I think we had a sense of this in ChIT, mostly by the kind of
associations that we sought out or came our way. My own conception of
these interactions was certainly not as resolved as in your image, but
I do recognize those component parts.
> 
> Where there is coherence in our work, this probably comes out of the
> process of sustained everyday interaction between the people involved
> and the ideas and contexts we share with each other. In addition to the
> network of other contemporary organisations and individuals online and
> offline there are also definitely some shared some common artistic roots
> in Situationism, Fluxus, communication arts, system arts and work that
> sits on the edge of art.

Yes, I am coming to realize this. At the time we ran the ChIT machines
I was always very aware of doing something outside the main flow of
activity.
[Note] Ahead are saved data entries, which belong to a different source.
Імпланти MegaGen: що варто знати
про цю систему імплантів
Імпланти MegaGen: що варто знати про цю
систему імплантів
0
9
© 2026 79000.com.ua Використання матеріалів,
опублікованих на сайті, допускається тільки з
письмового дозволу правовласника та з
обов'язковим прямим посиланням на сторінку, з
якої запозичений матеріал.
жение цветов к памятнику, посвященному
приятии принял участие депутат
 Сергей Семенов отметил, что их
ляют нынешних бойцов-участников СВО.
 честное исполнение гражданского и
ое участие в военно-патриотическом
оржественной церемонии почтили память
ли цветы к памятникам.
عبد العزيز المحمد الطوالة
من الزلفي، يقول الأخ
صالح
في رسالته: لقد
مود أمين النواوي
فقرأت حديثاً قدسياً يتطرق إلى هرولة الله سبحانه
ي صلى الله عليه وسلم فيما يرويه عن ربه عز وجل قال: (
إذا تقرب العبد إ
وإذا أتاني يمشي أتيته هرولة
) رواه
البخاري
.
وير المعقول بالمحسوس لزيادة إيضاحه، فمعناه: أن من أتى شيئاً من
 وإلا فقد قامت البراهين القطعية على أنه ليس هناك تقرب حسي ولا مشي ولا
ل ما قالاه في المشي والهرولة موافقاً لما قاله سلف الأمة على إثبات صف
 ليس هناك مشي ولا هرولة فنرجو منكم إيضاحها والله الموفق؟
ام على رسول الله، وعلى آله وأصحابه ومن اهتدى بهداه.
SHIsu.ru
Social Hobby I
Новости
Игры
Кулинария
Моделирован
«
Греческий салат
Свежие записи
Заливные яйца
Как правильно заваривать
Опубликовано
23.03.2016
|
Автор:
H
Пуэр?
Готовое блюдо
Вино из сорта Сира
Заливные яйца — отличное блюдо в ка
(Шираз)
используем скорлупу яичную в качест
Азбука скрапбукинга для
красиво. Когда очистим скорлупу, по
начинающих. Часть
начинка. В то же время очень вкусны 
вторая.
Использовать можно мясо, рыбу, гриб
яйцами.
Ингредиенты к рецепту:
Initially I wasn't sure that we weren't just supporting the
work of the real artists and I remember, after I made a sculpture one
time a colleague congratulated me on making work again.
> 
> We do have to be pretty organised to survive and sustain infrastructure.
> We have a small core team of people managing this stuff and then
> overlapping circles of people involved in making different aspects work.
> Marc discussed how this all works as part of an interview series called
> Interviewing the Crisis, by Art is Open Source...
> 
> “I am part of a larger context called Furtherfield, which is a
> collaboration. This means that myself and others explore together and
> share our imaginations, respecting each others’ voices and contributions
> and skills accordingly. Each of us engage in pushing our interests and
> passions within the loose framework of Furtherfield as a progressive
> media art organisation. The way we work with each other reflects how we
> feel about the world we live in, and how we want to change it. As a
> group, we all agree that it is important to allow room for productive
> and contemporary social values, this influences the way we work with
> each other, and others. The way we function as an organisation does not
> always fit well with more traditional institutions who are more used to
> working in systems of hierarchy. However these days we seem to find more
> like-minded individuals working in these environments who want to make
> something decent happen. We do not respect hierarchy in itself, we
> perceive ourselves to be working in a flexible heterarchy at
> Furtherfield. Our respect and relation to each other is based on our
> skills, ideas, shared values contributing to a larger set of adaptive
> visions.” - Marc Garret - http://www.interviewingthecrisis.org/?p=27
> 
I agree, hierarchies may emerge, status may be conferred (by
consensus) and neither must be assumed.

> Having said ALL that, perhaps I could also have described Furtherfield
> as "...different folk sharing different ideas in different ways in
> different places, for example"; )
> 
> One of the things I'm interested to know about ChIT and Chateau is how
> they connected with impacted on the local people and spaces at the time.
> Also your ideas about what the longer term impact of these places has
> been on the people who were involved.

That's important too and I'll write about this in a further email.